WHEN his father Jim owned a boat shed in Sydney it made sense the path Frank O'Rourke was going to follow had to involve water.
It only took eight years for Mr O'Rourke to learn how to sail and he hasn't looked back, winning more than 20 state titles since.
"I grew up at The Spit in Sydney; my father owned the boatshed and we lived on top of the boatshed," he said.
"My father was a shipwright and an Australian champion in 16-foot Skiffs so I having a sailing club next door to us as a neighbour meant I took it up.
"I like competing and still enjoy sailing so I still do it. I started when I was about eight so that's about 50 years."
He will have the opportunity to add his state championship numbers when the NSW Arrow Catamaran State Championships head to Port Macquarie on March 13 and 14.
Outside of growing up and living on top of a boatshed, why did Mr O'Rourke take up sailing?
"I enjoy the whole thing about sailing because with these boats you can build them yourself, then you rig them and then you've got to set them up and compete," he said.
He doesn't subscribe to the philosophy that luck plays a part.
"It's not luck when the good boats keep winning; it's only luck if you do it once," he said.

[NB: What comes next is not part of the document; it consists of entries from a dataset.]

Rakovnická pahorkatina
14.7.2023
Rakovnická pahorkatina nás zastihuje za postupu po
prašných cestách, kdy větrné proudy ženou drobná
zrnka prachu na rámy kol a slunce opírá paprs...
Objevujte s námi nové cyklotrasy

"You've got to have concentration and experience first and some people are more naturally talented than others."
Last year at Toukley some broken equipment early in the weekend brought an end to his quest for glory.

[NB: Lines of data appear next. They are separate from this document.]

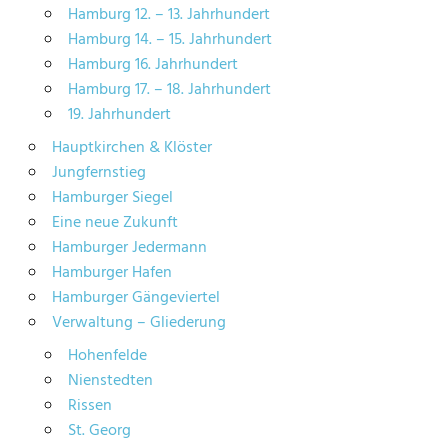
Hamburg 12. – 13. Jahrhundert
Hamburg 14. – 15. Jahrhundert
Hamburg 16. Jahrhundert
Hamburg 17. – 18. Jahrhundert
19. Jahrhundert
Hauptkirchen & Klöster
Jungfernstieg
Hamburger Siegel
Eine neue Zukunft
Hamburger Jedermann
Hamburger Hafen
Hamburger Gängeviertel
Verwaltung – Gliederung
Hohenfelde
Nienstedten
Rissen
St. Georg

"I had two wins and three did not starts," he said.
A number of boats from Coffs Harbour and Canberra will make the trip to Port Macquarie Sailing Club for the 2021 event, but there will be one sailor who won't be competing.
"It's hard to know who will be here because some of the guys are injured," Mr O'Rourke said.
"One of the guys Rohan Nosworthy is a very good sailor who is an Australian champion in a couple of other classes including Heron's and NS14s, but he won't compete which is unfortunate."